**Atividade**
Responda com base na notícia abaixo sobre o Minha Casa Minha Vida:
(a) Quanto do orçamento do FGTS para 2026 é exclusivo para o setor habitacional?
(b) Quantos municípios brasileiros o novo pacote atinge?
(c) Qual é o limite habitacional em metrópoles com mais de 750 mil habitantes?

**Trecho fornecido**
* * * * *

Fortaleza – CE | quarta-feira 25 de fevereiro de 2026 / 14:11

Novas regras do Minha Casa Minha Vida ampliam tetos de financiamento

Com orçamento recorde do FGTS fixado em R$ 160,5 bilhões para 2026, atualizações no programa federal reduzem juros, aumentam subsídios e impulsionam o balanço de construtoras como a MRV.

O mercado habitacional brasileiro inicia 2026 sob uma nova dinâmica estrutural. A entrada em vigor das diretrizes atualizadas do programa Minha Casa Minha Vida (MCMV) trouxe um aumento nos limites de financiamento, além da ampliação de subsídios e do corte nas taxas de juros. O foco das medidas está no atendimento das famílias de menor poder aquisitivo, classificadas nas faixas 1 e 2.

A base financeira para sustentar essas mudanças é um orçamento histórico do Fundo de Garantia do Tempo de Serviço (FGTS) para o ano de 2026, totalizando R$ 160,5 bilhões. Desse montante, R$ 144,5 bilhões são exclusivos para o setor habitacional. Há ainda uma reserva de R$ 12,5 bilhões carimbada para descontos e facilitação da entrada na compra do imóvel por populações de baixa renda.

Geograficamente, o novo pacote atinge 75 municípios brasileiros, englobando uma população de 51,8 milhões de pessoas. O impacto das medidas é projetado para ser especialmente forte nas regiões Centro-Oeste, Norte e Nordeste do país.

Com as correções, que representam reajustes entre 4% e 6% frente aos parâmetros anteriores, o valor máximo dos imóveis que podem ser financiados pelas faixas 1 e 2 passou para a faixa de R$ 255 mil a R$ 270 mil. O teto varia conforme a classificação urbana e o tamanho da cidade.

Em metrópoles que concentram mais de 750 mil habitantes, o limite habitacional agora é de R$ 270 mil. Já para os municípios de médio porte e capitais regionais, os valores máximos autorizados transitam entre R$ 255 mil e R$ 260 mil.

* * * * *

**Seção de dados**
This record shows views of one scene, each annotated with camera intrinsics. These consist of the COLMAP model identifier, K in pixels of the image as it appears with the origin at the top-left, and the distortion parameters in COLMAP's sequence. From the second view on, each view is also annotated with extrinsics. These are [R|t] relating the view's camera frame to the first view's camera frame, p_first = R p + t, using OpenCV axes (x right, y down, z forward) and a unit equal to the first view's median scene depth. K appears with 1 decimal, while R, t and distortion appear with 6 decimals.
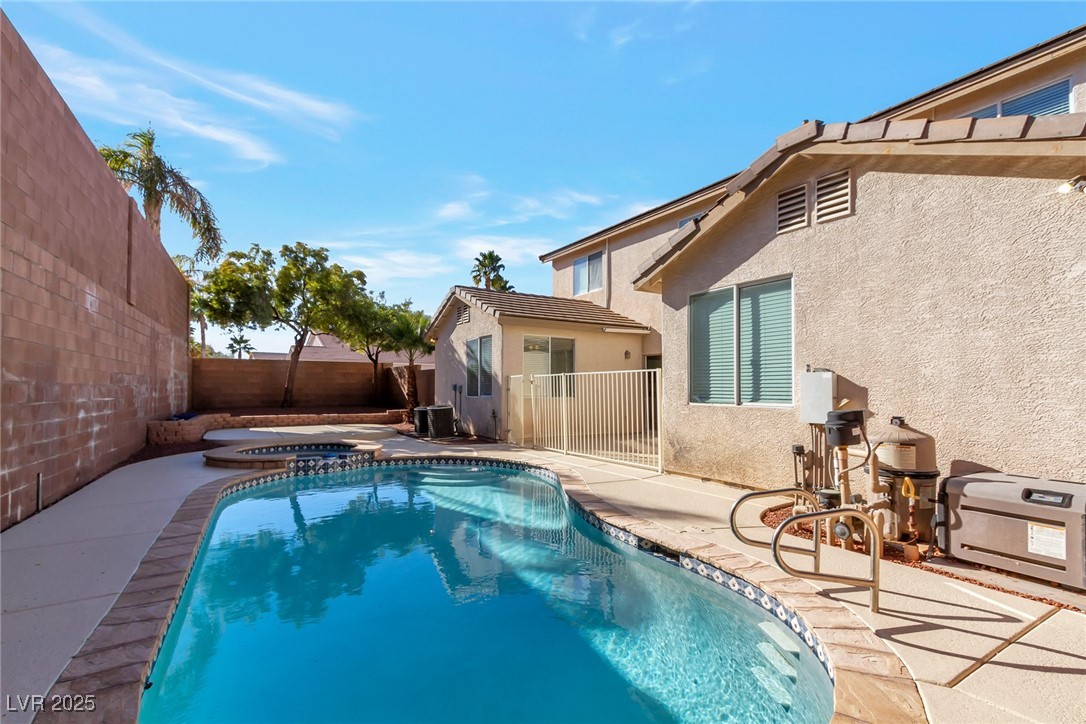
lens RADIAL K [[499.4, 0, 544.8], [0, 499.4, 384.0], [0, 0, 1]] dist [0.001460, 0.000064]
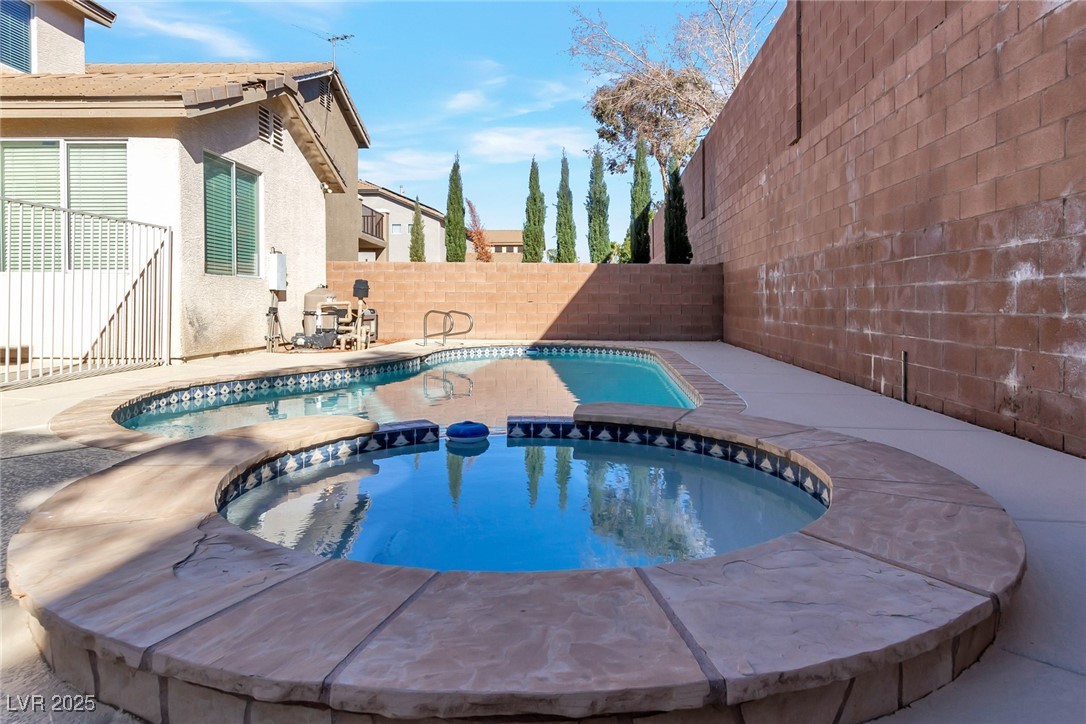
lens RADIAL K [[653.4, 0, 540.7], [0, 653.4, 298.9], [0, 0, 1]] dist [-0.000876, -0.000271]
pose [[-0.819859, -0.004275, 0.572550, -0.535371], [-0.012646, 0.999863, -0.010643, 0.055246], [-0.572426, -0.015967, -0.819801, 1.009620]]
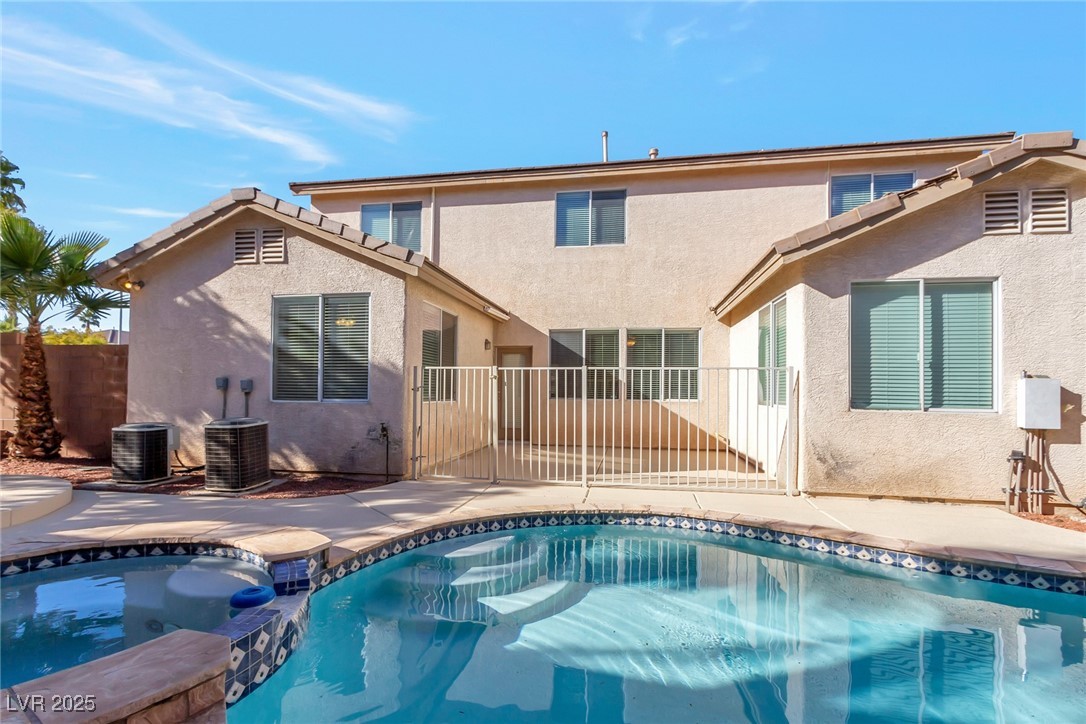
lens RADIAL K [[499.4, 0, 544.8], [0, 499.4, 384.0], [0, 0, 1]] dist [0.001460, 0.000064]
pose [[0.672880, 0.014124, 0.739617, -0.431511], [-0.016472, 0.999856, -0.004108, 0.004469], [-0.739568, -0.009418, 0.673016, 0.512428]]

* * * * *

**Resposta do exercício**
(a) R$ 144,5 bilhões.
(b) 75 municípios.
(c) R$ 270 mil.